For a city with roots in meatpacking, it’s no surprise that steak tartare—the unapologetically carnivorous dish of seasoned raw beef bound with egg—has caught on in a big way. Versions of this classic French dish abound at French restaurants and steakhouses (Maude’s Liquor Bar’s classically Parisian take, with luscious beef tenderloin laced with capers, raw onion and parsley, topped with a custardy poached egg yolk and plated with charred toast and mustardy aioli, makes converts out of most). If you’re a devotee on the hunt for new ways to love raw meat, here are six brand-new tartares to try at Chicago restaurants.
New steak tartares
Like butter, bone marrow is one of those magic ingredients that can improve any dish. Nonetheless, it’s surprising to see it paired with beef tartare at the Czech-inspired Boho House. The roasted marrow, the vinegar- and horseradish-laced raw beef and peppery watercress are layered on a hefty slice of charred sourdough that results in a combo that’s oddly, wonderfully reminiscent of the perfect roast beef sandwich.
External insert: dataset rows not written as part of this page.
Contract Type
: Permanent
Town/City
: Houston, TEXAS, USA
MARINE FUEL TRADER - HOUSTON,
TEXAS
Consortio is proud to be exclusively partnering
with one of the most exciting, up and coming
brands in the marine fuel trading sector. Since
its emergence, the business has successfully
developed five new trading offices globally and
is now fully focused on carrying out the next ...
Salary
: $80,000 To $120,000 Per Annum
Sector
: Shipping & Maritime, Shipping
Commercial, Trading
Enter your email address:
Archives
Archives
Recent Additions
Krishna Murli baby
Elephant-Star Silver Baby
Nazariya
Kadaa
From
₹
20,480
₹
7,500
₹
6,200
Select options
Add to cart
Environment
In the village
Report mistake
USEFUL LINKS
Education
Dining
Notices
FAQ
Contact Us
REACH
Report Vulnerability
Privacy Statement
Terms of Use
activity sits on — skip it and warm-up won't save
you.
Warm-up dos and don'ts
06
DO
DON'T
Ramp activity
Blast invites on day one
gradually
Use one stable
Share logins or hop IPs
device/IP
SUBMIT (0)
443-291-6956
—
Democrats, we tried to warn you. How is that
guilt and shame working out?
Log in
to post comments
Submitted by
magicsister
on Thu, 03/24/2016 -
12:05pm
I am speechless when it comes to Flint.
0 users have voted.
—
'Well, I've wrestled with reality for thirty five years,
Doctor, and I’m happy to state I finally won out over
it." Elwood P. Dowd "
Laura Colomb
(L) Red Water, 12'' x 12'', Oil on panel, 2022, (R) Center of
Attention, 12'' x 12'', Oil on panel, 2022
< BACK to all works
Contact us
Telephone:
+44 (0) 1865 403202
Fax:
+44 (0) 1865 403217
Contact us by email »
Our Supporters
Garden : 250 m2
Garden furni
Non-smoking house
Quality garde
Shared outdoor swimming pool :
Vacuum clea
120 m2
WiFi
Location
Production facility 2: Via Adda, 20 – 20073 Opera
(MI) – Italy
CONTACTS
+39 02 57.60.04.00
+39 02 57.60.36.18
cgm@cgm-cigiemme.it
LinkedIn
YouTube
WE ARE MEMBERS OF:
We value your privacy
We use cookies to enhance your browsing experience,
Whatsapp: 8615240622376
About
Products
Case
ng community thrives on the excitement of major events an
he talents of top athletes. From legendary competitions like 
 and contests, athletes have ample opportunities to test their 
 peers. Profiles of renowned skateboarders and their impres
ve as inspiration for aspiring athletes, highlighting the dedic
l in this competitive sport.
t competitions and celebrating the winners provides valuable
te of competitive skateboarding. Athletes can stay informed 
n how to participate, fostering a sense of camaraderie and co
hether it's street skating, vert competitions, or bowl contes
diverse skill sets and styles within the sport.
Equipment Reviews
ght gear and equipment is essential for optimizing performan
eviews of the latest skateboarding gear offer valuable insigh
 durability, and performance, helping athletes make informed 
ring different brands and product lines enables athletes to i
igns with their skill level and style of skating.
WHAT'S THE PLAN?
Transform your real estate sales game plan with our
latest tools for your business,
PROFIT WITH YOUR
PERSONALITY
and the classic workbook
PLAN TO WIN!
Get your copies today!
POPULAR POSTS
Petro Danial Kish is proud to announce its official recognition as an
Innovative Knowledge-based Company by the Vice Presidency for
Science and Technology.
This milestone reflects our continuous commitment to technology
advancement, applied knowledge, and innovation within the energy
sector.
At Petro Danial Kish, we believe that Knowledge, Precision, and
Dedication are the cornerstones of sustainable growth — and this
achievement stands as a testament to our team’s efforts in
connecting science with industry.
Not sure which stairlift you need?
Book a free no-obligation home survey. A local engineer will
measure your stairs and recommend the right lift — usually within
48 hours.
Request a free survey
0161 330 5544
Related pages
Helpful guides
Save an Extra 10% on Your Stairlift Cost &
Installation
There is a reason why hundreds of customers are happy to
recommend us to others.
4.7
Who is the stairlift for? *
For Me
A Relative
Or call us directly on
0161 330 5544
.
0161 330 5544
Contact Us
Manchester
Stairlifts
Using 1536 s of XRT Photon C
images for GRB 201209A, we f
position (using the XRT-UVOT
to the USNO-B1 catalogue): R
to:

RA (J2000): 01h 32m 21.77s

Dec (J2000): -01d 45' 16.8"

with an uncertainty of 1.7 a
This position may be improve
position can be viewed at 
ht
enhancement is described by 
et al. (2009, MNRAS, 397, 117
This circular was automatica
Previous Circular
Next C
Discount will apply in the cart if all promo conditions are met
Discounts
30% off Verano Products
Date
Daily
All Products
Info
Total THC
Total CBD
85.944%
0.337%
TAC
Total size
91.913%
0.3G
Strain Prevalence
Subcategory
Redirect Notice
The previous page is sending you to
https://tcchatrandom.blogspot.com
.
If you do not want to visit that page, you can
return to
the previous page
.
Housed in a former butcher shop/deli, this German-influenced brasserie takes its meat seriously. The tartare—laced with capers and herbs, topped with a tiny quail egg yolk and flanked by similarly petite brioche toasts—is the most traditional of the bunch. But the meat mixture stands on its own: The sumptuous blend of rich, marbled ribeye, lean sirloin and velvety filet showcases the textural nuances of each cut. Pair it with a glass of brightly acidic Domaine Filliatreau Les Grand Vignolles Cabernet Franc from the list of unique wines from the (equally serious) minds behind Bucktown’s Red & White Wines.
At first glance, The Gage’s bison tartare appears unusual because of the choice of meat. But it turns out that mild bison offers the perfect canvas for all sorts of flavorings. And here, the additions are what make this dish so intriguing. The tender bison is mixed with fried capers and tossed in bourbon aioli, then topped with prickly frisee and sweet-hot Calabrian chiles, all served alongside a mound of salty Grana Padano snow. Somehow it all works, and you may find yourself sopping up every last bit of that aioli—rich with a distinctive charred wood and caramel edge—from the plate. Don’t worry; they have more toast.
With its unapologetically minimalist presentation anchored by super-fresh handcut beef, the carne crudo at Piedmontese Osteria Langhe is one for meat purists. Lightly salted, coarsely chopped meat is enriched further by shavings of intensely eggy cured yolks and accompanied by long, thin crisp grissini (Italian breadsticks) and olive oil-dressed peppery arugula. With meat this good, you don’t need much else—except maybe a Negroni to wash it down.
Oceanic ingredients find their way into nearly every menu item at this nautically themed spot by the team behind Scofflaw. The tartare, which blends raw beef and subtly briny oysters, is a forehead-smackingly good way to let in a little sea. The soft, unctuous meat blend is lightly dusted with grated fresh horseradish and dotted with dime-sized salt and vinegar chips. Still-piquant pickled onions add heat, and the dish is cooled with a smear of horseradish cream on the plate.
Like everything on the menu at Taus Authentic, the beef tartare is rife with influences from owner Michael Taus’s Czech heritage and travels through Europe and Asia. The meat mixture is made up of finely chopped, meltingly tender beef filet, shallots, capers and a housemade XO sauce, with dried seafood, lemongrass, chilies, ginger and garlic. The accoutrements follow the same pattern and include soy–rice wine mayo, pickled daikon, and sesame and scallion brioche.